Estudante de Direito é assassinada por ex-companheiro em regime semiaberto

A morte da estudante de Direito Thaís Ellen Barbosa de Oliveira, de apenas 23 anos, chocou moradores de Cariacica nesta segunda-feira (30). O caso aconteceu no bairro Itaquari, e deixou um clima pesado entre vizinhos e familiares, daqueles que ninguém esquece fácil.

Segundo relatos da família, o principal suspeito do crime é o ex-companheiro da jovem, Tiago Machado Paixão. Ele estaria em regime semiaberto por envolvimento com tráfico de drogas e, mesmo assim, trabalhava durante o dia em uma empresa da construção civil, na Serra, retornando depois ao sistema prisional. A situação dele, inclusive, foi questionada junto à Secretaria de Estado da Justiça, mas até agora, nenhuma resposta foi dada. Meio estranho isso, né?

O que mais revolta quem acompanha o caso é a sequência dos acontecimentos. De acordo com parentes, horas antes de morrer, Thaís teria mandado mensagens para Tiago avisando que queria colocar um ponto final no relacionamento. Um fim definitivo, sem volta. Só que, pelo visto, ele não aceitou muito bem.

Testemunhas contam que houve uma discussão entre os dois ainda durante a tarde. O relacionamento já durava cerca de quatro anos, e, como em muitos casos que a gente vê quase todo dia no noticiário, terminou da pior forma possível. Violência.
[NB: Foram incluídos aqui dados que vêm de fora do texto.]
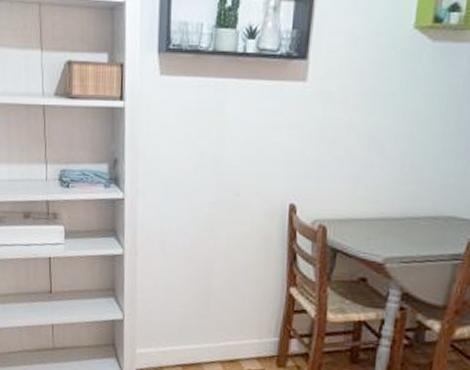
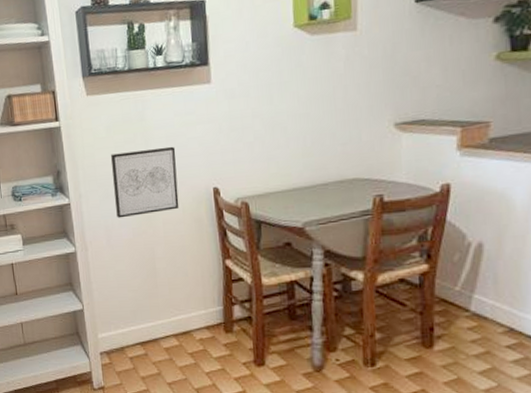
wall art: none [175,148,254,224] -> present [110,146,180,218]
A jovem foi encontrada dentro de um dos quartos da casa onde morava, caída, ao lado de uma faca — que a polícia acredita ter sido usada no crime. O atendimento de emergência foi acionado, mas infelizmente não havia mais o que fazer. A morte foi confirmada ali mesmo.

Um detalhe que chama ainda mais atenção é que, após o crime, o suspeito teria ido até a escola do filho do casal, uma criança de apenas 3 anos. Ele buscou o menino e o deixou com familiares. Antes de fugir, ainda teria confessado o assassinato. É aquele tipo de história que parece até roteiro de filme, mas é real… e aconteceu aqui perto.

Foi justamente a prima do suspeito quem acionou a polícia. Ela contou que ele apareceu na casa da avó dizendo que tinha cometido o crime. Depois disso, sumiu. Até o momento, ele não foi localizado.

Thaís não era só mais uma vítima. Ela estava no terceiro período de Direito, cheia de planos, como qualquer jovem da idade dela. Trabalhava como estagiária, cuidava do filho e, segundo a família, levava os estudos muito a sério. “Ela se dedicava de corpo e alma”, contou um primo, ainda bastante abalado.

Quem conhecia fala que ela era alegre, gostava de viver, tinha sonhos. É difícil não pensar em quantas histórias assim têm se repetido ultimamente no Brasil. Casos de violência contra a mulher que parecem não ter fim. A gente vê na TV, nas redes sociais, e às vezes esquece que são vidas reais sendo interrompidas.

O corpo da jovem foi encaminhado ao Departamento Médico Legal (DML) de Vitória. A expectativa da família era pela liberação ainda na manhã desta terça-feira (31), para que o velório e o enterro aconteçam no Cemitério Parque da Paz, em Cariacica.

Enquanto isso, a Polícia Civil segue investigando o caso por meio da Divisão Especializada de Homicídios e Proteção à Mulher. Até agora, ninguém foi preso, e as autoridades dizem que não podem divulgar muitos detalhes pra não atrapalhar as investigações.

Informações sobre o paradeiro do suspeito podem ser repassadas de forma anônima pelo Disque-Denúncia, no número 181, ou até mesmo via WhatsApp. Qualquer detalhe pode ajudar.

No fim das contas, fica a dor de uma família destruída e mais um alerta — que infelizmente já virou rotina — sobre relacionamentos abusivos e o risco que muitas mulheres ainda enfrentam. Uma história triste, revolta, e que deixa aquela sensação de que poderia ter sido evitado.